Berdasarkan hasil uji di laboratorium Unud, kata Sinah, genteng biokompositnya memililki beberapa keunggulan dibanding genteng dari bahan tanah. Selain ramah lingkungan, lanjutnya, genteng biokomposit memiliki bobot lebih ringan, daya resap air lebih rendah, dan lebih kuat. Bobot genteng biokomposit hanya 200 gram, genteng dari tanah 500 gram. Dari ketahanan, genteng biokomposit pecah setelah diberi beban 50 kg. Kalau genteng tanah, dikasih beban 30 kg sudah pecah, katanya.

Ide menciptakan genteng biokomposit tersebut, menurut Sinah, berawal dari kekhawatirannya melihat tumpukan sampah yang menjadi masalah serius, terlebih di KotaDenpasar. Sementara yang bisa kita olah, sampah dari dedaunan saja. Itu pun harus kami tes daya rekatnya, ujarnya.

Tambah dia, proses pembuatan genteng biokomposit dimulai dari memilah sampah, mengeringkan, lalu mengetes kandungannya. Tahapan ini menurutnya sangat penting karena bahan-bahan tersebut harus bisa melekat dengan baik. Setelah dikeringkan, semua bahan diolah dengan mesin sampai menyerupai tepung, kemudian diblender lalu dicetak menjadi genteng dengan perekat yang dibuat dari styrofoam dicampur bensin.

Percobaan kami penuh liku. Sekitar tiga bulan lamanya, baru menemukan komposisi pas, tuturnya.

Sampah bekas upakara di Bali, lanjut Sinah, berton-ton setiap hari. Ia menyinggung seperti di Pura Besakih dan Pura besar lainnya di Bali. Tumpukan sampah bekas upakara membuat suasana tempat suci menjadi kotor. Pihaknya menyatakan siap bersinergi dengan pemerintah atau investor dalam mengelola sampah mejadi genteng biokomposit.

Kami terkendala kelengkapan mesin dan tempat produksi. Sebetulnya banyak yang memesan produk kami, ujarnya.

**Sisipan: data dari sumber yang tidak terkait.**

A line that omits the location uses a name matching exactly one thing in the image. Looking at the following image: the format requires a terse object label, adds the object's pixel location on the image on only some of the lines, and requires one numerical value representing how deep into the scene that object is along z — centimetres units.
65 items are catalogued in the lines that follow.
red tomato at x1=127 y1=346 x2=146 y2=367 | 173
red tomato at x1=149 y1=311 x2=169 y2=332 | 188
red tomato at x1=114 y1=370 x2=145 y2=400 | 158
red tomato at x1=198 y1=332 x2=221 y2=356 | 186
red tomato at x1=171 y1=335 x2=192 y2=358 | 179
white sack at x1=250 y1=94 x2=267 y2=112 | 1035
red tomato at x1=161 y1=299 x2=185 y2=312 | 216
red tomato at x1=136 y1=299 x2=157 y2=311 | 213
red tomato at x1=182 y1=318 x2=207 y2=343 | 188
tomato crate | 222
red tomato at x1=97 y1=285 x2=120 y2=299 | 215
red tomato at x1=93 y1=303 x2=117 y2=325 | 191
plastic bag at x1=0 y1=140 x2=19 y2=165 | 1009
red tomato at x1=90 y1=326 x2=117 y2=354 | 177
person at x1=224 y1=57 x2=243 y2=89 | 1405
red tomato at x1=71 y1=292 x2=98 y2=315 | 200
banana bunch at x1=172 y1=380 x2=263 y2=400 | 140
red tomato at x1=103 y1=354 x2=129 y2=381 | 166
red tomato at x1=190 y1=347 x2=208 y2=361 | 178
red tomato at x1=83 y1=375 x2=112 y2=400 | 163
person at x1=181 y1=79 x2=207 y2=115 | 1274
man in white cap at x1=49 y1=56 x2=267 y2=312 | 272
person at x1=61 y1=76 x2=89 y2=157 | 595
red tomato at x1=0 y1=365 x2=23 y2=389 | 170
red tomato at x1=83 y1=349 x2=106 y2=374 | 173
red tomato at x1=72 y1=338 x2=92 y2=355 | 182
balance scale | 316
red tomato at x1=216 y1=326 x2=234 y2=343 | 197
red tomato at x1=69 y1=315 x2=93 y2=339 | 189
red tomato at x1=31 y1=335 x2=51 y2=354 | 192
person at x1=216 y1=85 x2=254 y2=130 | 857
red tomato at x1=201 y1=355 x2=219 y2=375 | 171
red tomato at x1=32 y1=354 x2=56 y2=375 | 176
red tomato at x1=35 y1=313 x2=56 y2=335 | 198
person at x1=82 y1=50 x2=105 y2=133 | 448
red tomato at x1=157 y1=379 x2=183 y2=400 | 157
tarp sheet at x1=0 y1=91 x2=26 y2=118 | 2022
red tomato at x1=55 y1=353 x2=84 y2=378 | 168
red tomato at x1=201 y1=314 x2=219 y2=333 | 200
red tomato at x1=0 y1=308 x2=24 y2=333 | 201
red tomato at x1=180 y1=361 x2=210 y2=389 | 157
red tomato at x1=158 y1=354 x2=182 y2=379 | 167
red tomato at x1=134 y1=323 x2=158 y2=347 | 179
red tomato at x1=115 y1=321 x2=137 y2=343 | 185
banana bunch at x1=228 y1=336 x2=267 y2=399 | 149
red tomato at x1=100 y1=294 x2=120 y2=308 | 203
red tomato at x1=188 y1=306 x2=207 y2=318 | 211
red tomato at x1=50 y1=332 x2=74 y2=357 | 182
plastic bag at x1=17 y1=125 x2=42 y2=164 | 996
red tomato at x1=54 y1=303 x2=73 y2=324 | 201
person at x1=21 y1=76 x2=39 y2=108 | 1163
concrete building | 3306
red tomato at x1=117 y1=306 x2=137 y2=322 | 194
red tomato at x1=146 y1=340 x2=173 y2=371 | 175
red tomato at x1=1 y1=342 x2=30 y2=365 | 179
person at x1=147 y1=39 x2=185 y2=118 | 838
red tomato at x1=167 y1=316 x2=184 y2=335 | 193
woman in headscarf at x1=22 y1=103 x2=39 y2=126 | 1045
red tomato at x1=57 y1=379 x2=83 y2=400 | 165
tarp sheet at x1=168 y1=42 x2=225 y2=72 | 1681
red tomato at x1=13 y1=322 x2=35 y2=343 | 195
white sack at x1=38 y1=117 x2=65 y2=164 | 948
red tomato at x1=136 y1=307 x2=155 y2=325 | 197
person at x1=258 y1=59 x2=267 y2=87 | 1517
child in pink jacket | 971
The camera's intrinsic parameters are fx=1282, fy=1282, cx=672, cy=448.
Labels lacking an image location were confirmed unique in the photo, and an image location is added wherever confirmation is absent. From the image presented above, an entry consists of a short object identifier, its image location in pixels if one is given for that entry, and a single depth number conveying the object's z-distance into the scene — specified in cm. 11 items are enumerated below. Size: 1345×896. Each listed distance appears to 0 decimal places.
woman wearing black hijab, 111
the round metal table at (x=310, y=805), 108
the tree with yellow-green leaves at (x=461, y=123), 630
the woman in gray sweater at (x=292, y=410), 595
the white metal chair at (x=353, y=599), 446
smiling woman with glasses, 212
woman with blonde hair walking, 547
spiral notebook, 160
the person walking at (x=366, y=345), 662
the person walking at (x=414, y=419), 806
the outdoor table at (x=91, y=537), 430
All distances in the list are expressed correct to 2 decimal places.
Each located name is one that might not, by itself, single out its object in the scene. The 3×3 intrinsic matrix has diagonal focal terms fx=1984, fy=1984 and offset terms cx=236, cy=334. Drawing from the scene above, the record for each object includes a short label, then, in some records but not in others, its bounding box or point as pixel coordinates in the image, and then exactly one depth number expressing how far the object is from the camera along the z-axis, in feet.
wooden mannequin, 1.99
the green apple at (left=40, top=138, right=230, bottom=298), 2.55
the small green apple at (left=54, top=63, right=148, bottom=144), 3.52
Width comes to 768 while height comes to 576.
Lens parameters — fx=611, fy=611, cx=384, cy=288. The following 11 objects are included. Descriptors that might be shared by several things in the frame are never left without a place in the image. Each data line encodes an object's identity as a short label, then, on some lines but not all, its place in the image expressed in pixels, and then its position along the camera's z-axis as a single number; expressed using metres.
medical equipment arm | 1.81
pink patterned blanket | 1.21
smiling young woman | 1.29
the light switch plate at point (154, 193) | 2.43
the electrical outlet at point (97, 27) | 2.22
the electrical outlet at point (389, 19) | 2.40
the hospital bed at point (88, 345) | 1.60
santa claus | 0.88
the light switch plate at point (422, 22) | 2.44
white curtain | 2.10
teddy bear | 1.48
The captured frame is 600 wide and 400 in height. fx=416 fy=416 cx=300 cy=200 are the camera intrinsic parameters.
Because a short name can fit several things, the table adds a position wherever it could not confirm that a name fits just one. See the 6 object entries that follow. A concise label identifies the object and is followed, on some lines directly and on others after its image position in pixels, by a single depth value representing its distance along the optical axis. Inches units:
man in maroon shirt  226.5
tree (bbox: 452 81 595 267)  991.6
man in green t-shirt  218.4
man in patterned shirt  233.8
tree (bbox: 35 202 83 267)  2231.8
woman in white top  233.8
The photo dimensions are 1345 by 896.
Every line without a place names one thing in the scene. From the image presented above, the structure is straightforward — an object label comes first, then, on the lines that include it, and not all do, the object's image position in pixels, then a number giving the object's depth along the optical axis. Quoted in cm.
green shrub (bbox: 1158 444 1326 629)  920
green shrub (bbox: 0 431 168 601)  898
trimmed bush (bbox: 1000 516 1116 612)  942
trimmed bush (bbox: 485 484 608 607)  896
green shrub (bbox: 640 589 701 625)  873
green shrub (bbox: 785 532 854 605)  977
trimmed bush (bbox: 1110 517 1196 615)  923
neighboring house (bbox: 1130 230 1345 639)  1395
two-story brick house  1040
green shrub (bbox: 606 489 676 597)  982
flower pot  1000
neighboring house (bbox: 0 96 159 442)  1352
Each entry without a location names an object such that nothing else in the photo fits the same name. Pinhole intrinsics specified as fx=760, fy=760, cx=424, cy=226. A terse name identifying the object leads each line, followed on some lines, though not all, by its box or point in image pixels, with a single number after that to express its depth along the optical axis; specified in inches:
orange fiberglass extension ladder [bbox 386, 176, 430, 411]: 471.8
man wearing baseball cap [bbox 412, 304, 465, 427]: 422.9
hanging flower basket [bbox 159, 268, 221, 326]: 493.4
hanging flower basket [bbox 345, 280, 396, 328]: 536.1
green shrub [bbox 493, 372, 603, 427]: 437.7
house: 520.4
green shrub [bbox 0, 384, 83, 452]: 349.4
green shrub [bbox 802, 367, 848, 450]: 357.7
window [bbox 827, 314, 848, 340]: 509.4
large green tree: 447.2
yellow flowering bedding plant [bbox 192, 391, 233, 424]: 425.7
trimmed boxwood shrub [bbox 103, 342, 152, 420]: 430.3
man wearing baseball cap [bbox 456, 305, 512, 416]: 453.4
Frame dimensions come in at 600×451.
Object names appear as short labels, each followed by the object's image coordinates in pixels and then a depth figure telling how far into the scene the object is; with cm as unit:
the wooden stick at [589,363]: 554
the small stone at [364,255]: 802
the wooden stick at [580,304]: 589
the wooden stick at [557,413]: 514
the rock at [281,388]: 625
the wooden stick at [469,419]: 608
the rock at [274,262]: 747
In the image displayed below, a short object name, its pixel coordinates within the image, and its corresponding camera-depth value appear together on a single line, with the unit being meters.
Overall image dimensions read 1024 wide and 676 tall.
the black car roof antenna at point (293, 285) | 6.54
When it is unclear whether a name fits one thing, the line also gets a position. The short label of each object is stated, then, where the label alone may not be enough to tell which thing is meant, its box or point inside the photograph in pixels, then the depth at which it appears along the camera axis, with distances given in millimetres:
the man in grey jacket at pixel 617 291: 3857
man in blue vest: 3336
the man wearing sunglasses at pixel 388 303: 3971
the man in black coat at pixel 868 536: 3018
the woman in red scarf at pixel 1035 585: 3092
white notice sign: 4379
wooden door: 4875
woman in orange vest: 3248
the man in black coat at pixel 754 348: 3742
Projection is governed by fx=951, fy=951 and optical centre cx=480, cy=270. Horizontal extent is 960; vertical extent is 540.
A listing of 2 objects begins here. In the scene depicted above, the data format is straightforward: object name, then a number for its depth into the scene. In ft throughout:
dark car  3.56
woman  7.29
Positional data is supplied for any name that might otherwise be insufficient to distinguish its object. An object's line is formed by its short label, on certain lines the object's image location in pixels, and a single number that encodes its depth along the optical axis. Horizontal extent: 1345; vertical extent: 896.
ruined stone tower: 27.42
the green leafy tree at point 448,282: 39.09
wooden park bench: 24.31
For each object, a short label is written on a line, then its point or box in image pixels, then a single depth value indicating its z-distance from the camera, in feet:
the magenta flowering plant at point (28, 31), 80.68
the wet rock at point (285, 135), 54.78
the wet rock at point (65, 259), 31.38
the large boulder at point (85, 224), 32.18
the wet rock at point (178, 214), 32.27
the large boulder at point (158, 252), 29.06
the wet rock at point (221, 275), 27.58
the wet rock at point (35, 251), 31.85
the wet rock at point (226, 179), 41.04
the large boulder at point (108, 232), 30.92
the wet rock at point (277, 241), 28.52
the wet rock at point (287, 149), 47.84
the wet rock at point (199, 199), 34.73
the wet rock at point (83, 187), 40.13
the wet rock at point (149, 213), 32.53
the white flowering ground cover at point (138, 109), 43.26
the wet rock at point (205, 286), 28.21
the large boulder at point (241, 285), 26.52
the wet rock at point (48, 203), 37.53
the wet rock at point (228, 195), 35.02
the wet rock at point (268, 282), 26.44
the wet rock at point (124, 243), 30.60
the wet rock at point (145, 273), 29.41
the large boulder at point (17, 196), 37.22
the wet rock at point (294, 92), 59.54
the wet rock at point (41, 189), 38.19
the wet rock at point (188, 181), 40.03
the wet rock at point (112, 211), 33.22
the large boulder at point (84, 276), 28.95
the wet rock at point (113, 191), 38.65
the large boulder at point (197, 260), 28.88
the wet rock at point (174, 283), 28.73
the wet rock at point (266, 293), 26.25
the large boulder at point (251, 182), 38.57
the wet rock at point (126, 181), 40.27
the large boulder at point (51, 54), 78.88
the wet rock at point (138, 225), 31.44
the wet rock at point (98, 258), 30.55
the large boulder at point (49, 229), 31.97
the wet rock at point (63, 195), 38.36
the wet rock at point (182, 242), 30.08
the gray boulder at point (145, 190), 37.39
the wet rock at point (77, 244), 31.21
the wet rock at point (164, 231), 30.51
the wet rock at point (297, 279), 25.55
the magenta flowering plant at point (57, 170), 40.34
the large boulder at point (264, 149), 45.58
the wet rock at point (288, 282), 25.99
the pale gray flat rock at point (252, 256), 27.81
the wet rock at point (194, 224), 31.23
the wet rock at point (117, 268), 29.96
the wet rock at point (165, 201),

Melihat peluang ekonomis genteng biokompositnya, ke depan Sinah berencana memasarkannya ke toko-toko bangunan. Pihaknya sangat optimis, mengingat permintaan masyarakat cukup tinggi. Kami harap pemerintah menindaklanjuti keinginan kami, dan semoga ada investor yang tertarik bekerja sama, pungkasnya.